CINCINNATI -- Lou Piniella got lost on his way to Cincinnati, and the Chicago Cubs manager wasn't in the mood to talk as he headed out of town Sunday.
NL Central-leading Chicago has lost seven of eight and is off Monday before beginning a three-game series at St. Louis on Tuesday night.
Piniella's weekend went awry at the start when the former Reds manager and first base coach Matt Sinatro got lost driving from Chicago to Cincinnati on Friday. It ended with Piniella canceling his postgame press conference after his team lost two of three against the lowly Reds.
"No postgame interview," director of media relations Peter Chase said. "He declined."
Edwin Encarnacion started the rally with a leadoff single into center field and hustled to second when the ball got past a charging Jim Edmonds. After Jay Bruce walked, Encarnacion was cut down at third when Ryan Hanigan bunted into a forceout but Wood (4-4) walked pinch-hitter Javier Valentin to load the bases.
Pinch-hitter Chris Dickerson followed with a chopper up the middle that glanced off the glove of shortstop Ronny Cedeno and into short center field for what originally was ruled a two-base error that allowed the tying runs to score. The official scorer later changed the error to a two-run double.
"That was a tough play -- not for me, but for the team," said Cedeno, who entered the game in the bottom of the sixth when Ryan Theriot started feeling sick. "I wasn't trying to do too much. I wanted to get at least one. If we get one, we're still ahead and we can get out of it."

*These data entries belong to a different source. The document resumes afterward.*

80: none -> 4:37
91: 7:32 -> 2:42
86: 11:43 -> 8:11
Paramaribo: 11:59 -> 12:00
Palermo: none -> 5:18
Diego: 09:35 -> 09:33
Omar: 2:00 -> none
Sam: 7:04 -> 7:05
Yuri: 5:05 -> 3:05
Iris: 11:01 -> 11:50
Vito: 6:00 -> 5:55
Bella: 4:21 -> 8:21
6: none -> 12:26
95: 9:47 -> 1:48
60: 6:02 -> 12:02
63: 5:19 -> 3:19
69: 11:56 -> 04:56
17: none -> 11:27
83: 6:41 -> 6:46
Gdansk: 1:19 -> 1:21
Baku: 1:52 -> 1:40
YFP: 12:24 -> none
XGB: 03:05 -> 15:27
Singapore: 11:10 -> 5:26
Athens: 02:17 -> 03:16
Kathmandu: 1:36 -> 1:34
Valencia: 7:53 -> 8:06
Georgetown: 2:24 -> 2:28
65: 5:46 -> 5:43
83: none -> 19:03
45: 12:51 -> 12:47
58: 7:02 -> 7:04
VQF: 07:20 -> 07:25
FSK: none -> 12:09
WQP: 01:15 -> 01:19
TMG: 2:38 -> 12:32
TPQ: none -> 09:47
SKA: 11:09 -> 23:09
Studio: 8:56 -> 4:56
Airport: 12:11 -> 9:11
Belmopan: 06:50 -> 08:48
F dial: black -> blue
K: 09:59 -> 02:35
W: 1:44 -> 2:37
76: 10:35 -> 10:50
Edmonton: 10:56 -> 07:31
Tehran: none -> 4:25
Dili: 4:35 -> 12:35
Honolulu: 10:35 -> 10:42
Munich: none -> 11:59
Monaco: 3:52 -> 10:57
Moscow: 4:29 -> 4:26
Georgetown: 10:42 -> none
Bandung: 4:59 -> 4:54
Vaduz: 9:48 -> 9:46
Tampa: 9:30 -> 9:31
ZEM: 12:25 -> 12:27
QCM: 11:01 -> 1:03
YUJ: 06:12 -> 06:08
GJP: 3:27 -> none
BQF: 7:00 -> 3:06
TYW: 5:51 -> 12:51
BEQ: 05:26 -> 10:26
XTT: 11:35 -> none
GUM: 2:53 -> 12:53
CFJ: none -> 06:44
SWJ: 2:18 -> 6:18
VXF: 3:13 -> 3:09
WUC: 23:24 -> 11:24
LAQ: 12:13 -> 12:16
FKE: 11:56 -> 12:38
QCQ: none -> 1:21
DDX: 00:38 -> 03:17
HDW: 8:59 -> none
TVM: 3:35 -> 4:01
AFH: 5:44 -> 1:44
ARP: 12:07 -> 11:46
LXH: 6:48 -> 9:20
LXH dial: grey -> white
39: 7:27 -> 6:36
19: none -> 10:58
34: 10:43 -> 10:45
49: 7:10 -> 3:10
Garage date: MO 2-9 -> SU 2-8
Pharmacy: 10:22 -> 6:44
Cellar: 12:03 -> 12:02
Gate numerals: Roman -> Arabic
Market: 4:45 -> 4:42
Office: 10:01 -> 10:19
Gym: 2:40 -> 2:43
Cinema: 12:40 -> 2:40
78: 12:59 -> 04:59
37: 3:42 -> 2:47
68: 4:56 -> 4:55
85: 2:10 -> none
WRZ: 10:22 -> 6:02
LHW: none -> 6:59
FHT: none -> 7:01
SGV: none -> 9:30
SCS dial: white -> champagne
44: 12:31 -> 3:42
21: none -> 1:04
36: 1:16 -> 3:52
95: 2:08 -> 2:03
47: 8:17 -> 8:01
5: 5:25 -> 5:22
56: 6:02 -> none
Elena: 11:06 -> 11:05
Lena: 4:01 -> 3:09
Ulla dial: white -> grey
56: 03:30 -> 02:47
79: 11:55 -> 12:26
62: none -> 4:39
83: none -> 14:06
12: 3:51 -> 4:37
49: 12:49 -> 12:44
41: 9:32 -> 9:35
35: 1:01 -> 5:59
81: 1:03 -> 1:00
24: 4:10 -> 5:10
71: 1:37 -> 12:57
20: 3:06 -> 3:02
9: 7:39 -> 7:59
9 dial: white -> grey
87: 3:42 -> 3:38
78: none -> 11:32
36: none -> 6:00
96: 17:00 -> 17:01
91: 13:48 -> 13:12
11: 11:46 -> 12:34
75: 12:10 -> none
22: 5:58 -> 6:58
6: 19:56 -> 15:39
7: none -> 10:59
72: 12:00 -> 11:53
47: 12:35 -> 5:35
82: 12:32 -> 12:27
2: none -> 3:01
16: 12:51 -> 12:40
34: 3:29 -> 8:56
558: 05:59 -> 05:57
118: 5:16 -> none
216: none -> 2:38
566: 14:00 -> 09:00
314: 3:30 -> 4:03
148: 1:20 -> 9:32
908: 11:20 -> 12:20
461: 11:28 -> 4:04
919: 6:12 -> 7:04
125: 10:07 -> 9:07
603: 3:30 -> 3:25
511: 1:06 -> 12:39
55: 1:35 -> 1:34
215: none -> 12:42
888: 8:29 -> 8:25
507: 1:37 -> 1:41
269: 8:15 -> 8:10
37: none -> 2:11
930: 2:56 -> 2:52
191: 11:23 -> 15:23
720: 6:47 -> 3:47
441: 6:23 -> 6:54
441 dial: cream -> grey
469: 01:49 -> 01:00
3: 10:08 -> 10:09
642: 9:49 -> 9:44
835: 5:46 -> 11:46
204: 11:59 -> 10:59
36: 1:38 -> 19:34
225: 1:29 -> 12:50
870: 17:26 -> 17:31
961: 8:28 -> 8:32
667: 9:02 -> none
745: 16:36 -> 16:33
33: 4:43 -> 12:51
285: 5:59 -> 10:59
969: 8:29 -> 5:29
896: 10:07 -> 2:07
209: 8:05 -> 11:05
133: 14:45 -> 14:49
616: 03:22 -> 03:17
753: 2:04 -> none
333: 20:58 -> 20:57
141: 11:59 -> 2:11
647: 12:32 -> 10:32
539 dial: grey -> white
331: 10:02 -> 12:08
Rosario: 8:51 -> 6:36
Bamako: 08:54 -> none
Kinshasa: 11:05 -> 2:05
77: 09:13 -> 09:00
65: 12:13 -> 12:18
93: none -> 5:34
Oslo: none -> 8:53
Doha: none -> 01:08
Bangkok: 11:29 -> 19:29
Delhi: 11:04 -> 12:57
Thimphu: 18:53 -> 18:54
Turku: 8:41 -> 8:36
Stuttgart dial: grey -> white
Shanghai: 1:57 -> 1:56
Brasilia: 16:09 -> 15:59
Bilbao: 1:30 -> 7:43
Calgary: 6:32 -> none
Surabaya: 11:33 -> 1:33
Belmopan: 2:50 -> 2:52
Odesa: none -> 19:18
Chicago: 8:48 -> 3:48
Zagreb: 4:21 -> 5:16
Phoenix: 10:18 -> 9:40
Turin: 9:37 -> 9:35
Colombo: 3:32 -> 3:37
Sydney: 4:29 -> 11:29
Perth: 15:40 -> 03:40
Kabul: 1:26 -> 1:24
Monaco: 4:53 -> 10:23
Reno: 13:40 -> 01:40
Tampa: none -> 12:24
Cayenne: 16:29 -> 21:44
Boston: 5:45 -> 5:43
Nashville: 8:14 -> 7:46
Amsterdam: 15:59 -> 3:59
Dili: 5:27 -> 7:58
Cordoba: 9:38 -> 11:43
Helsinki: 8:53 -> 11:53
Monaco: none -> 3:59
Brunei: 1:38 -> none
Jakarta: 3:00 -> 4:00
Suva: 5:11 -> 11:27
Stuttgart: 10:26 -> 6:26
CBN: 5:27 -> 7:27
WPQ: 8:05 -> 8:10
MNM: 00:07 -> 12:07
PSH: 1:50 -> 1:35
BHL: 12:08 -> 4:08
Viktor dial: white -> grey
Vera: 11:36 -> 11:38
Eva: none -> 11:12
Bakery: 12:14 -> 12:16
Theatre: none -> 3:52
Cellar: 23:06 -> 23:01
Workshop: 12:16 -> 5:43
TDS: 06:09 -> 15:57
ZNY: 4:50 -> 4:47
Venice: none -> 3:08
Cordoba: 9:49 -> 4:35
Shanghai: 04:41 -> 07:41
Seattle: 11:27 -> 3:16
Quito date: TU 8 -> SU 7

Cabrera then ripped a single into left field, giving Wood his sixth blown save.
"I was a little rusty," said Wood, who hadn't pitched in four days. "I couldn't throw the ball where I wanted to. Other than the last one, they didn't hit the ball hard."
Cincinnati's win sent the large contingent of Cubs fans, who made up the vast majority of the crowds at Great American Ball Park for the series, home with a bitter taste in their mouths.
"It feels like you're playing in Chicago, so it feels pretty good," Cabrera said. "I think it sends a message to the contending clubs that, if you're going to play us, you'll have to earn your wins."
Reds manager Dusty Baker, who managed the Cubs from 2003 through 2006, diplomatically wouldn't comment on whether he took extra pleasure in coming from behind to beat his former team and win the series.
"What do you think?" he replied, allowing himself a small smile.
Francisco Cordero (5-4) pitched a scoreless ninth to get the win.
Chicago scored two runs in the seventh to take a 3-1 lead, taking advantage when Aaron Harang hit Geovany Soto and Mark DeRosa to start the inning. Cedeno had a one-out RBI single and pinch-hitter Mike Fontenot drove in DeRosa with a sacrifice fly.
After combining to score 35 runs while splitting the first two games of the weekend series, the teams struggled to put together any offense against Harang, who went into the game tied with the Cubs' Ted Lilly for second in the major leagues with 31 home runs allowed, and Marshall, whose start was just his sixth of the season in 29 appearances.
The Reds capitalized on Marshall's control problems to take a 1-0 lead in the second inning. After Encarnacion singled with one out, Marshall hit Bruce with a pitch and walked Hanigan to load the bases for Corey Patterson, who lined out to right fielder Micah Hoffpauir for a sacrifice fly.
Harang lasted seven innings, giving up six hits and three runs.
Dickerson was scratched from Cincinnati's lineup with a sore left ankle. ... Patterson's bunt single to lead off the fifth inning was his 10th bunt hit of the season. ... Alfonso Soriano, who hit three home runs in Chicago's 14-9 win Saturday, hit the first pitch of the game to the warning track in right for an out.